Getting clear on your why will make it easier to commit for the long term.


I want to be honest here: 2021 has been an especially tough year for many of us, and it’s only natural to want to hit restart in the new year, hoping it will solve all our problems. But this also makes it more likely that we’ll try to go full steam ahead and sabotage our efforts.

The Biggest Loser coach Erica Lugo understands the importance of setting goals. She tells The Today Show on NBC that considering smaller goals makes it easier for people to fulfill them. “Too often, I hear people talk about how they’re going to eat perfect and train every day, but it’s not doable because it’s too far off anything they’re currently doing,” she says.

A smarter approach, she notes, is to plan ahead. Say your goal is to exercise more this coming year; a more realistic promise is to pick three days out of the week you’ll commit to working out—but also think of your peak physical hours—and then organize your schedule accordingly.

“It’s no coincidence that successful people follow schedules,” says American professional bodybuilder Steve Cook. “A schedule allows you to create habits,” he says, and habits, he explains, are important because they’re something that no longer takes self-control to complete.

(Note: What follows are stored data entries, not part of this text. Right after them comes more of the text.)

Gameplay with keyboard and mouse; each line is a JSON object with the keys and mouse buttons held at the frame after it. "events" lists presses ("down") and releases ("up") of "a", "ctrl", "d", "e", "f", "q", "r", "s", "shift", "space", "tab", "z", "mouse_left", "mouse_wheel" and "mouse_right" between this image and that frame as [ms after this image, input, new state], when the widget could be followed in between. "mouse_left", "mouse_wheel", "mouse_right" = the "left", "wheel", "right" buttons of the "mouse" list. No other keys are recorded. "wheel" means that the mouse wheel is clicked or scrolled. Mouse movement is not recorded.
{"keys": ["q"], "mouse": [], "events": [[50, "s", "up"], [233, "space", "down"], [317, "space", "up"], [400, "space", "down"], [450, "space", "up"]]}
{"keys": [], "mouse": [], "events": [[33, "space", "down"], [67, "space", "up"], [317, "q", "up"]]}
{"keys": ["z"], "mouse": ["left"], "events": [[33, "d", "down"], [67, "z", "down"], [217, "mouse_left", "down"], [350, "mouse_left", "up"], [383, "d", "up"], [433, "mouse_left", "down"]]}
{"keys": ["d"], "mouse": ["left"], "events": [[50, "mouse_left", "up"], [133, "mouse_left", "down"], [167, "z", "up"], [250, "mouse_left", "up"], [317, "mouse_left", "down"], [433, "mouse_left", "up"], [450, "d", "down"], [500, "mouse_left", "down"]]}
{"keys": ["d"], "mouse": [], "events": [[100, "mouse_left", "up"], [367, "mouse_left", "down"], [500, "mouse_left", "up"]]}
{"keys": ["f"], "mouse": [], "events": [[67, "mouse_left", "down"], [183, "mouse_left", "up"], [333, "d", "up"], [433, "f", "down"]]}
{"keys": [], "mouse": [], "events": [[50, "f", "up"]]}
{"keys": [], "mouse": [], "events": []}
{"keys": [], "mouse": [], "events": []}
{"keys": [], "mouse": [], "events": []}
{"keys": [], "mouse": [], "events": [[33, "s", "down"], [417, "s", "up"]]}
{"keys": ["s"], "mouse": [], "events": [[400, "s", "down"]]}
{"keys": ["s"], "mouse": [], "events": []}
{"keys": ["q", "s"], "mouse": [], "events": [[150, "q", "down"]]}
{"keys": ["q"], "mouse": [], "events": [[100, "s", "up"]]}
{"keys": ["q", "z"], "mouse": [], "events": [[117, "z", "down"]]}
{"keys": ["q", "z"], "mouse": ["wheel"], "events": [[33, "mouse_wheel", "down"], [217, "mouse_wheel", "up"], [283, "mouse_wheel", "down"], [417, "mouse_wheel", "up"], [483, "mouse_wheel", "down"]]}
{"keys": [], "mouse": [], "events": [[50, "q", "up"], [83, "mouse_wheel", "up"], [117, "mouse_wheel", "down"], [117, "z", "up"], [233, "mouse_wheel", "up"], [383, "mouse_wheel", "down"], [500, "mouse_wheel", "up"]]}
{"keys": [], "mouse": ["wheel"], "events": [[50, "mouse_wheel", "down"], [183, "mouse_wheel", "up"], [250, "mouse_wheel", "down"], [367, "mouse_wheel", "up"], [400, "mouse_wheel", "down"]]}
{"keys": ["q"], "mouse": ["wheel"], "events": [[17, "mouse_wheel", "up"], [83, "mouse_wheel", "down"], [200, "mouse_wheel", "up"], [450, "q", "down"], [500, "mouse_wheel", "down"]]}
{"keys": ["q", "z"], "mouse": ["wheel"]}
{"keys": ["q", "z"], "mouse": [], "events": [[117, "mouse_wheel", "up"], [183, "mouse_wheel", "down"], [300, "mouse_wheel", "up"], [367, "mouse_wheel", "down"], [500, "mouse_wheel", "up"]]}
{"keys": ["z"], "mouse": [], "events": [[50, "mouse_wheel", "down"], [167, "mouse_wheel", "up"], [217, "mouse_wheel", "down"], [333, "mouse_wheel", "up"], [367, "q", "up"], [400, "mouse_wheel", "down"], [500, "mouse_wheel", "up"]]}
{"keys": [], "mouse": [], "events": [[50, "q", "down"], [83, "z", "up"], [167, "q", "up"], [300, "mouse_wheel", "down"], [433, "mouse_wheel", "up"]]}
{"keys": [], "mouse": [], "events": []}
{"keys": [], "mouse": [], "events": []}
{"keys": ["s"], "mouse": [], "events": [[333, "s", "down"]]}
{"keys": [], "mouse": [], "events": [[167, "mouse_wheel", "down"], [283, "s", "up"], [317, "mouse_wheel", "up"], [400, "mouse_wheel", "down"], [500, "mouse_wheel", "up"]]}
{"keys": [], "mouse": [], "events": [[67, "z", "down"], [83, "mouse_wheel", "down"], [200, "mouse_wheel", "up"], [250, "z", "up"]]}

I’ve been fortunate enough to count on a personal trainer who not only pushes me but also motivates me to be okay with just trying my best. If my push-ups or pull-ups aren’t in perfect form, he gently nudges me in the right direction (“You got this, you’re doing great”).

As a recovering perfectionist, I get the allure of wanting to excel at anything new you start. But the truth is, change is hard, and feeling overconfident doesn’t do us any favors. “When you’re convinced your goal is going to be easy—and you conclude you’re overqualified for the job—you’ll likely find yourself unprepared and ill-equipped to face the reality of the situation,” says psychotherapist and Business Insider contributor Amy Morin.

Her recommendation? “Acknowledge that it’s tough to delay gratification, and push yourself when you’re tired. Saying it’s going to be difficult to stay on track doesn’t mean you’re weak. It means you’re being realistic.”


Here’s my problem with resolutions: They don’t actually cause us to change our habits. We’re so focused on one specific result that we fail to address the underlying thinking that can lead to unhealthy habits.

For me, before beginning a new goal, I like to take some time away and reflect on my big picture. To live a more balanced, meaningful life, the changes I want to make should align with my values, first and foremost.

One final point: The only constant in life is unpredictability, which goes hand-in-hand with the ongoing coronavirus pandemic. How many resolutions were made and then derailed? How many of us became disillusioned and consequently gave up?

I’ve learned that it’s the internal changes we make that matter most. “Living a full life isn’t about making . . . half-hearted decisions that don’t really mean anything,” Errey says. To make decisions you can feel proud of, consider what goals speak to you most, aim for those, and don’t look back.